Retype the line with "New product |" in it, then each line after it to the end of the data, word for word.

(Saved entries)
========================================================================

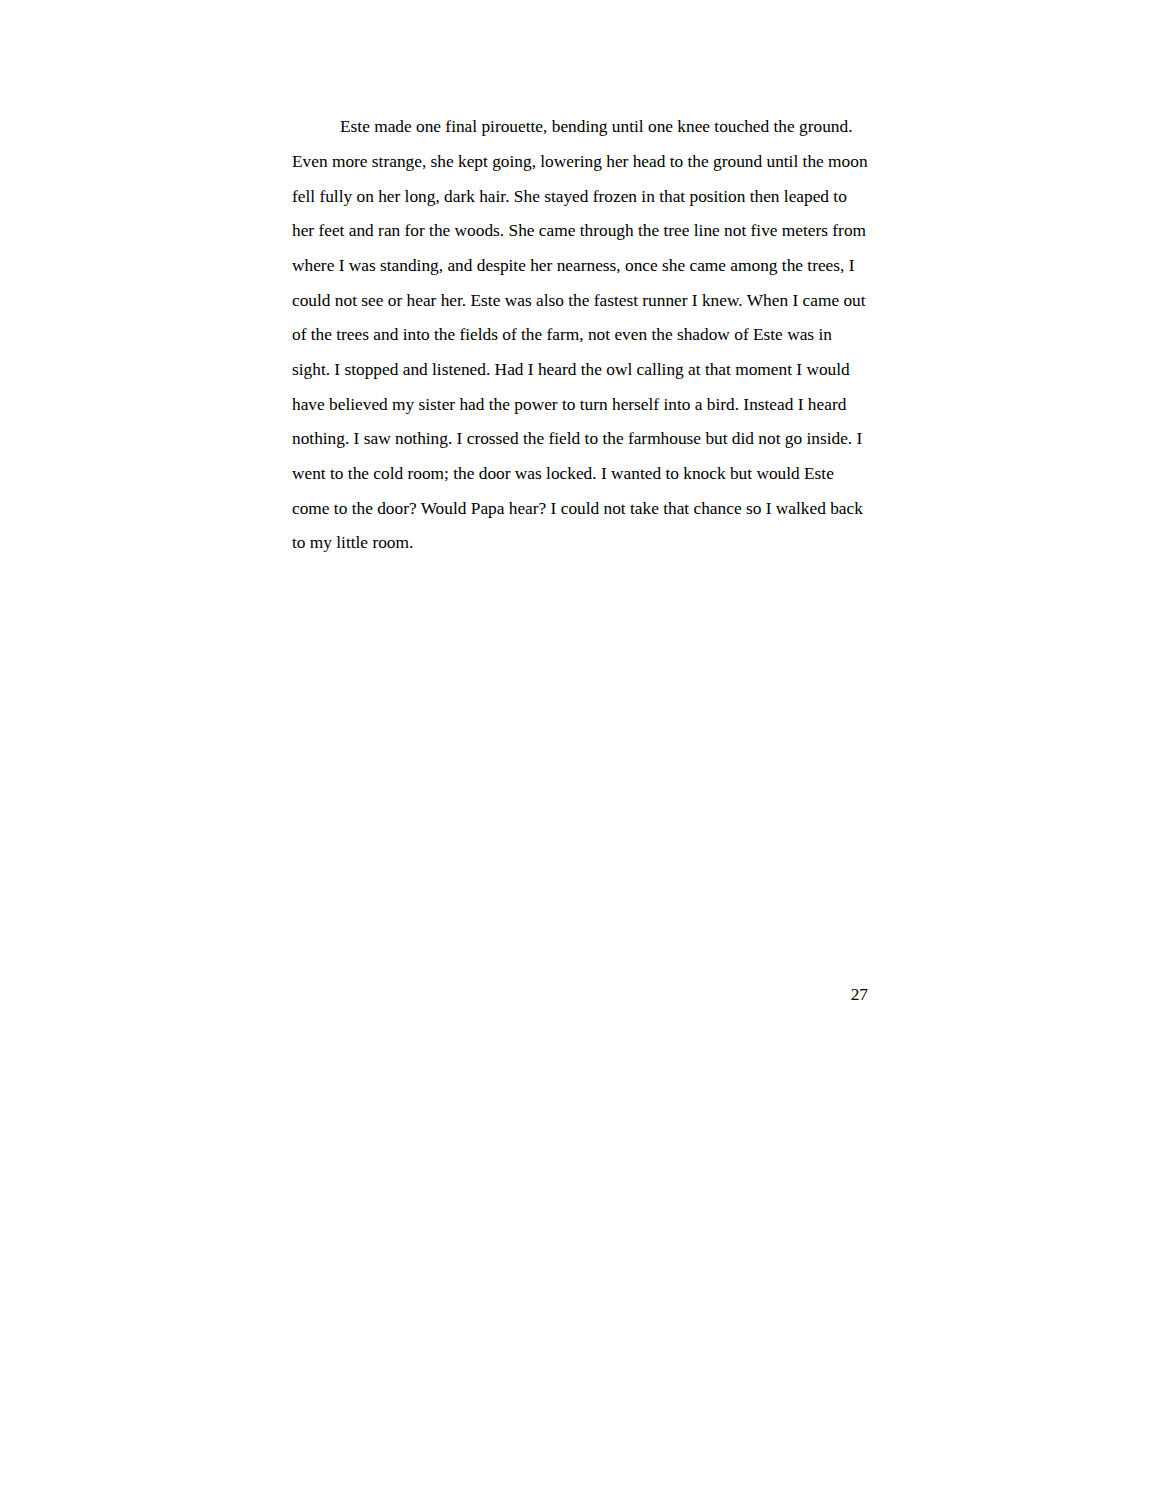Este made one final pirouette, bending until one knee touched the ground. Even more strange, she kept going, lowering her head to the ground until the moon fell fully on her long, dark hair. She stayed frozen in that position then leaped to her feet and ran for the woods. She came through the tree line not five meters from where I was standing, and despite her nearness, once she came among the trees, I could not see or hear her. Este was also the fastest runner I knew. When I came out of the trees and into the fields of the farm, not even the shadow of Este was in sight. I stopped and listened. Had I heard the owl calling at that moment I would have believed my sister had the power to turn herself into a bird. Instead I heard nothing. I saw nothing. I crossed the field to the farmhouse but did not go inside. I went to the cold room; the door was locked. I wanted to knock but would Este come to the door? Would Papa hear? I could not take that chance so I walked back to my little room.
27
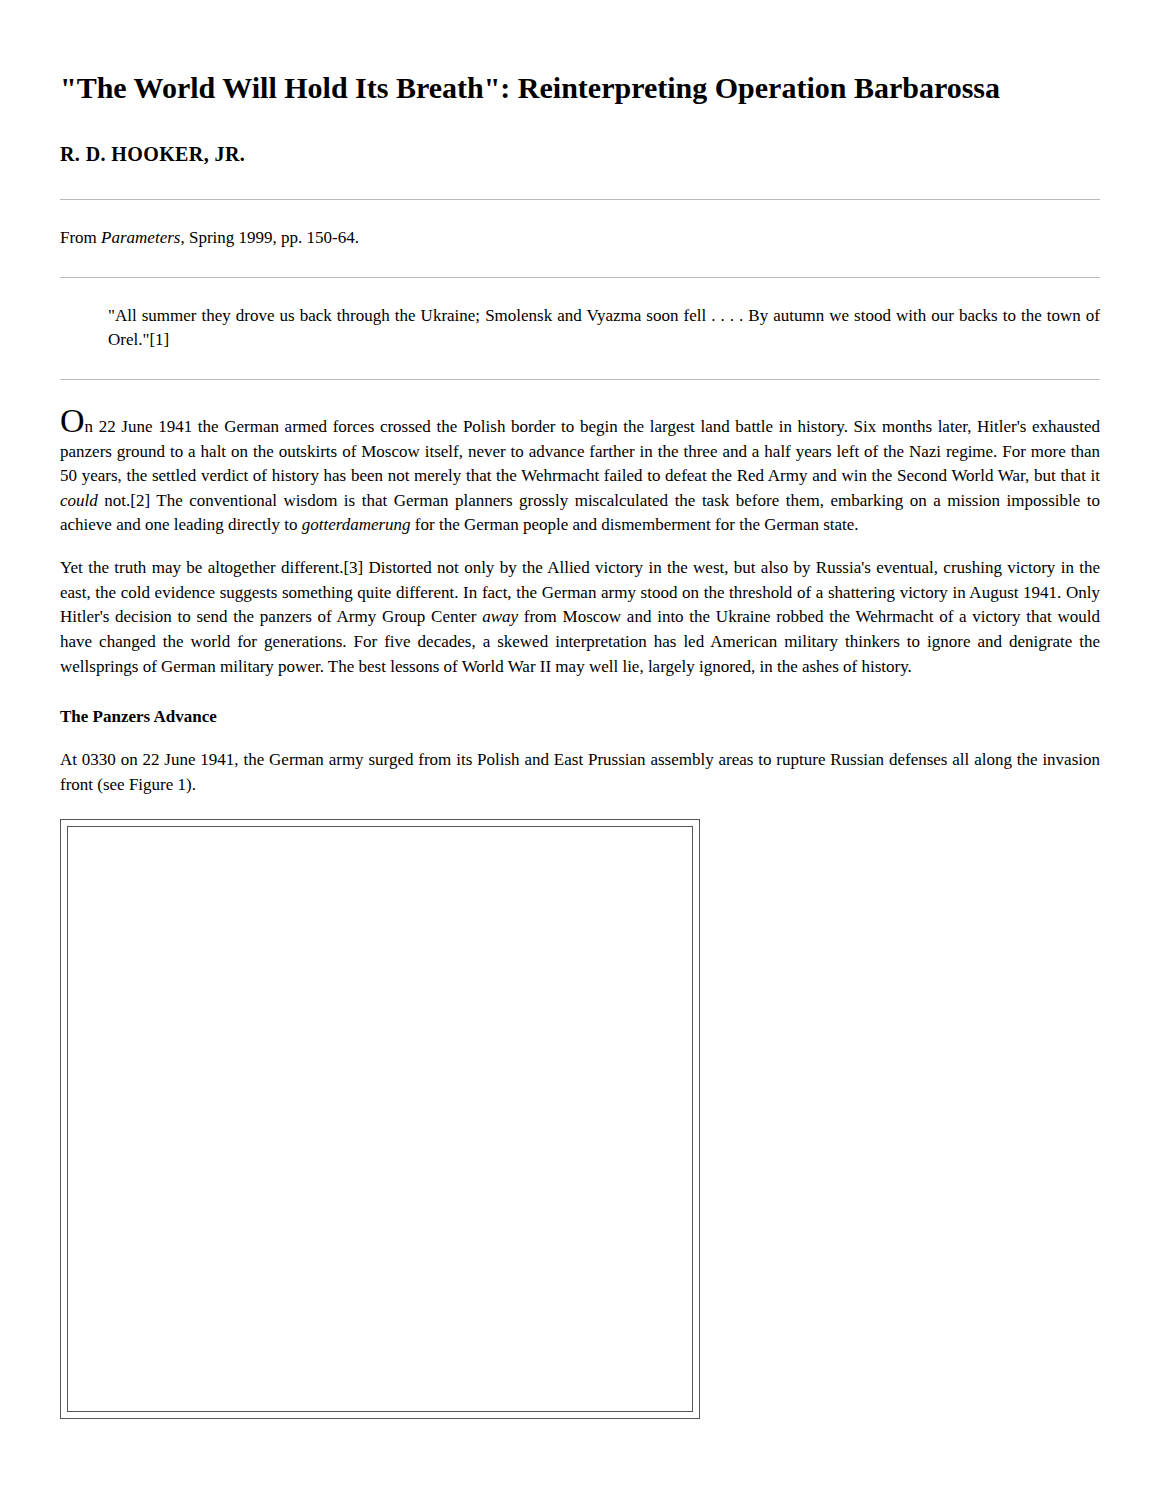"The World Will Hold Its Breath": Reinterpreting Operation Barbarossa
R. D. HOOKER, JR.
From Parameters, Spring 1999, pp. 150-64.
"All summer they drove us back through the Ukraine; Smolensk and Vyazma soon fell . . . . By autumn we stood with our backs to the town of Orel."[1]
On 22 June 1941 the German armed forces crossed the Polish border to begin the largest land battle in history. Six months later, Hitler's exhausted panzers ground to a halt on the outskirts of Moscow itself, never to advance farther in the three and a half years left of the Nazi regime. For more than 50 years, the settled verdict of history has been not merely that the Wehrmacht failed to defeat the Red Army and win the Second World War, but that it could not.[2] The conventional wisdom is that German planners grossly miscalculated the task before them, embarking on a mission impossible to achieve and one leading directly to gotterdamerung for the German people and dismemberment for the German state.
Yet the truth may be altogether different.[3] Distorted not only by the Allied victory in the west, but also by Russia's eventual, crushing victory in the east, the cold evidence suggests something quite different. In fact, the German army stood on the threshold of a shattering victory in August 1941. Only Hitler's decision to send the panzers of Army Group Center away from Moscow and into the Ukraine robbed the Wehrmacht of a victory that would have changed the world for generations. For five decades, a skewed interpretation has led American military thinkers to ignore and denigrate the wellsprings of German military power. The best lessons of World War II may well lie, largely ignored, in the ashes of history.
The Panzers Advance
At 0330 on 22 June 1941, the German army surged from its Polish and East Prussian assembly areas to rupture Russian defenses all along the invasion front (see Figure 1).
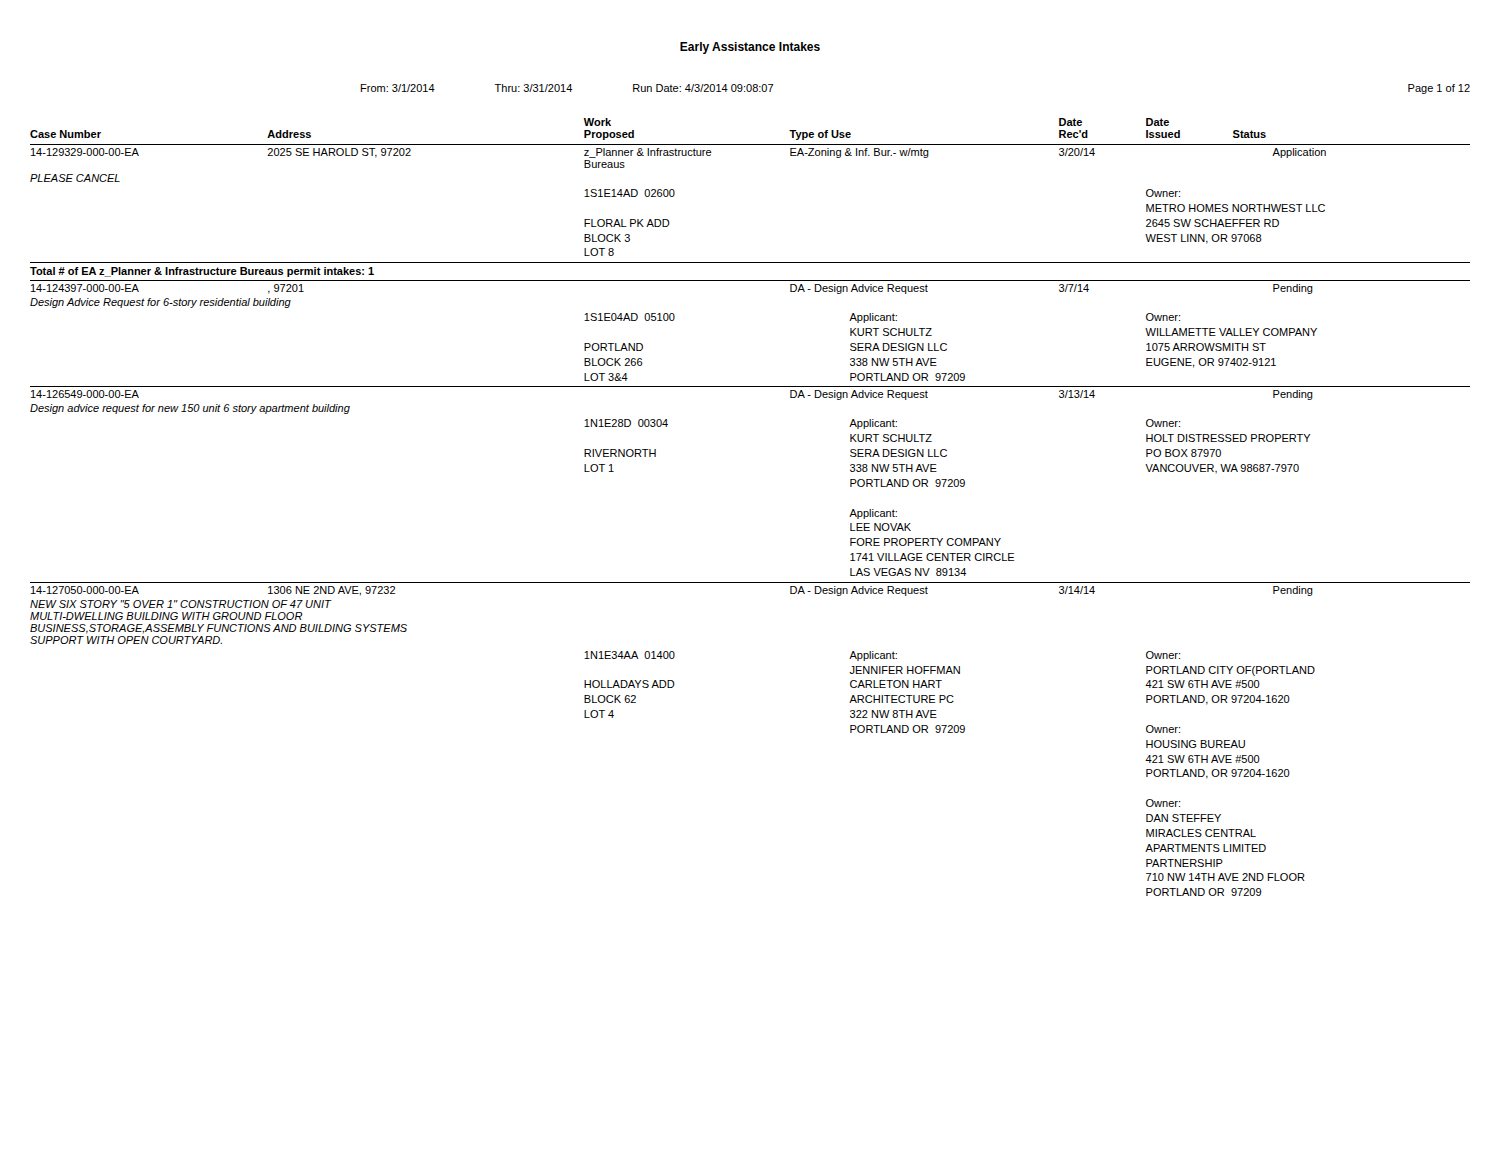Early Assistance Intakes
From: 3/1/2014 Thru: 3/31/2014 Run Date: 4/3/2014 09:08:07 Page 1 of 12
| Case Number | Address | Work Proposed | Type of Use | Date Rec'd | Date Issued | Status |
| --- | --- | --- | --- | --- | --- | --- |
| 14-129329-000-00-EA | 2025 SE HAROLD ST, 97202 | z_Planner & Infrastructure Bureaus | EA-Zoning & Inf. Bur.- w/mtg | 3/20/14 | | Application |
| PLEASE CANCEL | | | | | | |
| | | 1S1E14AD 02600 FLORAL PK ADD BLOCK 3 LOT 8 | | | Owner: METRO HOMES NORTHWEST LLC 2645 SW SCHAEFFER RD WEST LINN, OR 97068 |
| Total # of EA z_Planner & Infrastructure Bureaus permit intakes: 1 |
| 14-124397-000-00-EA | , 97201 | | DA - Design Advice Request | 3/7/14 | | Pending |
| Design Advice Request for 6-story residential building | | | | |
| | | 1S1E04AD 05100 PORTLAND BLOCK 266 LOT 3&4 | Applicant: KURT SCHULTZ SERA DESIGN LLC 338 NW 5TH AVE PORTLAND OR 97209 | | Owner: WILLAMETTE VALLEY COMPANY 1075 ARROWSMITH ST EUGENE, OR 97402-9121 |
| 14-126549-000-00-EA | | | DA - Design Advice Request | 3/13/14 | | Pending |
| Design advice request for new 150 unit 6 story apartment building | | | | |
| | | 1N1E28D 00304 RIVERNORTH LOT 1 | Applicant: KURT SCHULTZ SERA DESIGN LLC 338 NW 5TH AVE PORTLAND OR 97209 Applicant: LEE NOVAK FORE PROPERTY COMPANY 1741 VILLAGE CENTER CIRCLE LAS VEGAS NV 89134 | | Owner: HOLT DISTRESSED PROPERTY PO BOX 87970 VANCOUVER, WA 98687-7970 |
| 14-127050-000-00-EA | 1306 NE 2ND AVE, 97232 | | DA - Design Advice Request | 3/14/14 | | Pending |
| NEW SIX STORY "5 OVER 1" CONSTRUCTION OF 47 UNIT MULTI-DWELLING BUILDING WITH GROUND FLOOR BUSINESS,STORAGE,ASSEMBLY FUNCTIONS AND BUILDING SYSTEMS SUPPORT WITH OPEN COURTYARD. | | | | |
| | | 1N1E34AA 01400 HOLLADAYS ADD BLOCK 62 LOT 4 | Applicant: JENNIFER HOFFMAN CARLETON HART ARCHITECTURE PC 322 NW 8TH AVE PORTLAND OR 97209 | | Owner: PORTLAND CITY OF(PORTLAND 421 SW 6TH AVE #500 PORTLAND, OR 97204-1620 Owner: HOUSING BUREAU 421 SW 6TH AVE #500 PORTLAND, OR 97204-1620 Owner: DAN STEFFEY MIRACLES CENTRAL APARTMENTS LIMITED PARTNERSHIP 710 NW 14TH AVE 2ND FLOOR PORTLAND OR 97209 |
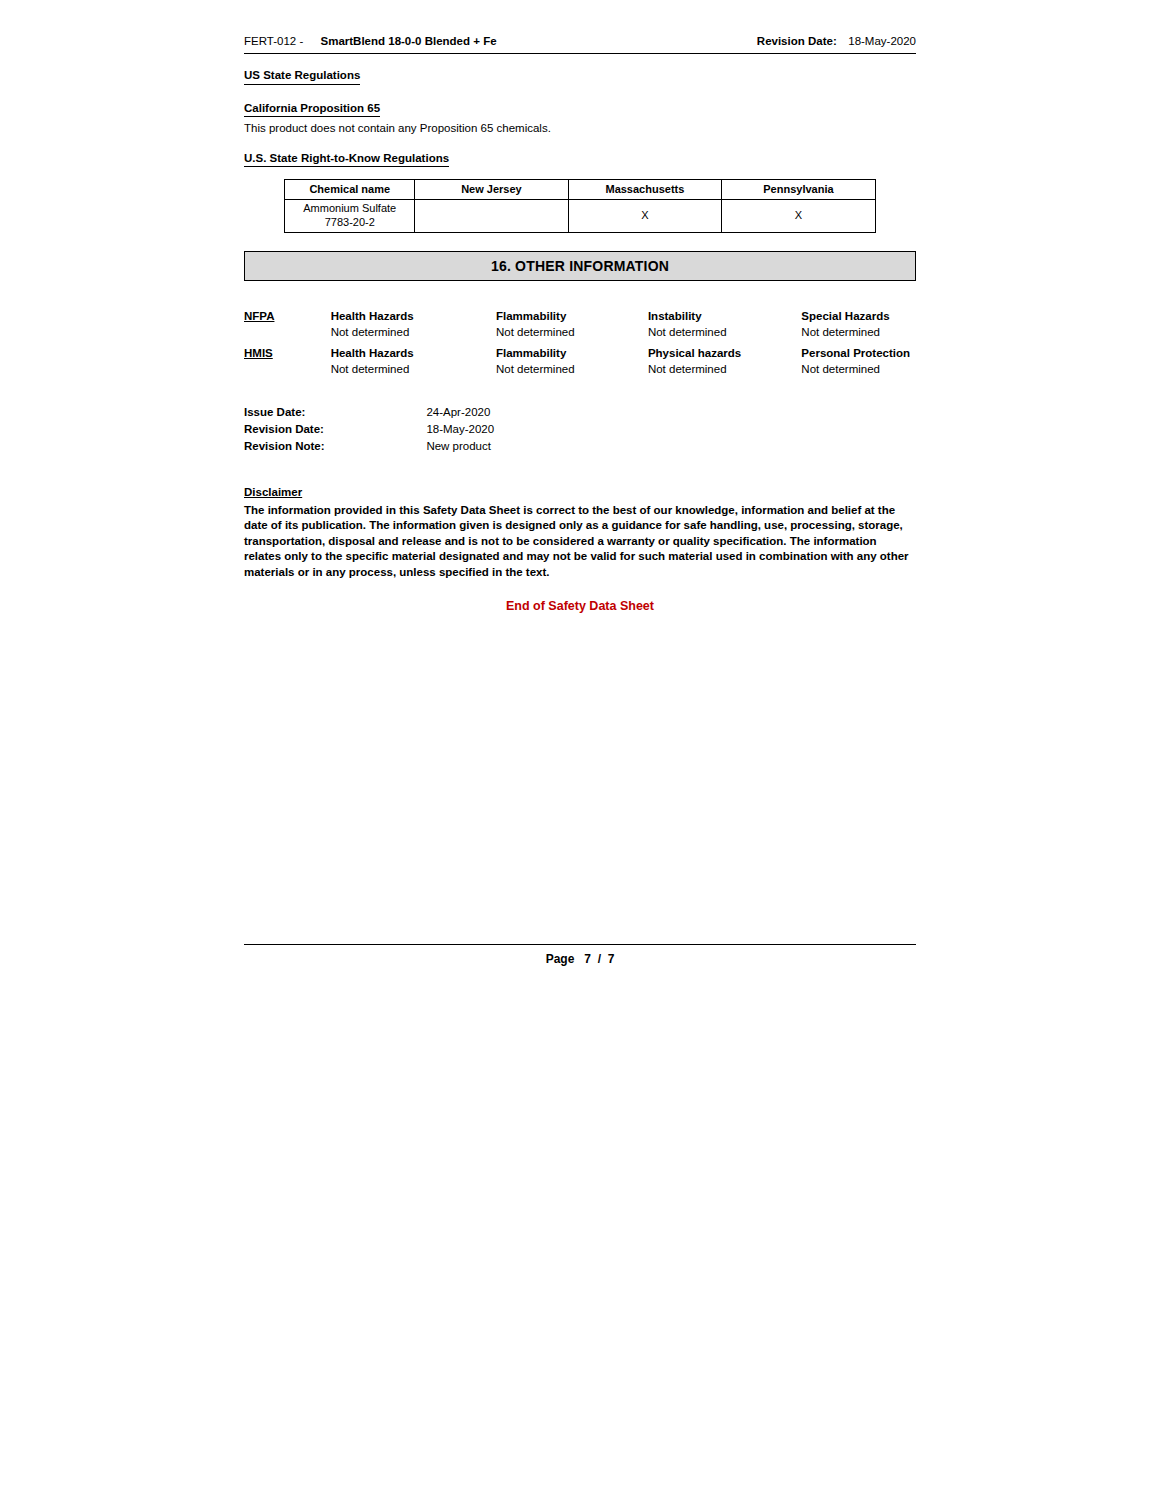FERT-012 -SmartBlend 18-0-0 Blended + Fe
Revision Date: 18-May-2020
US State Regulations
California Proposition 65
This product does not contain any Proposition 65 chemicals.
U.S. State Right-to-Know Regulations
| Chemical name | New Jersey | Massachusetts | Pennsylvania |
| --- | --- | --- | --- |
| Ammonium Sulfate 7783-20-2 | | X | X |
16. OTHER INFORMATION
| NFPA | Health Hazards | Flammability | Instability | Special Hazards |
| | Not determined | Not determined | Not determined | Not determined |
| HMIS | Health Hazards | Flammability | Physical hazards | Personal Protection |
| | Not determined | Not determined | Not determined | Not determined |
| Issue Date: | 24-Apr-2020 |
| Revision Date: | 18-May-2020 |
| Revision Note: | New product |
Disclaimer
The information provided in this Safety Data Sheet is correct to the best of our knowledge, information and belief at the date of its publication. The information given is designed only as a guidance for safe handling, use, processing, storage, transportation, disposal and release and is not to be considered a warranty or quality specification. The information relates only to the specific material designated and may not be valid for such material used in combination with any other materials or in any process, unless specified in the text.
End of Safety Data Sheet
Page 7 / 7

========================================================================

(ANSWER FOR THIS EXERCISE)
| Revision Note: | New product |
Disclaimer
The information provided in this Safety Data Sheet is correct to the best of our knowledge, information and belief at the date of its publication. The information given is designed only as a guidance for safe handling, use, processing, storage, transportation, disposal and release and is not to be considered a warranty or quality specification. The information relates only to the specific material designated and may not be valid for such material used in combination with any other materials or in any process, unless specified in the text.
End of Safety Data Sheet
Page 7 / 7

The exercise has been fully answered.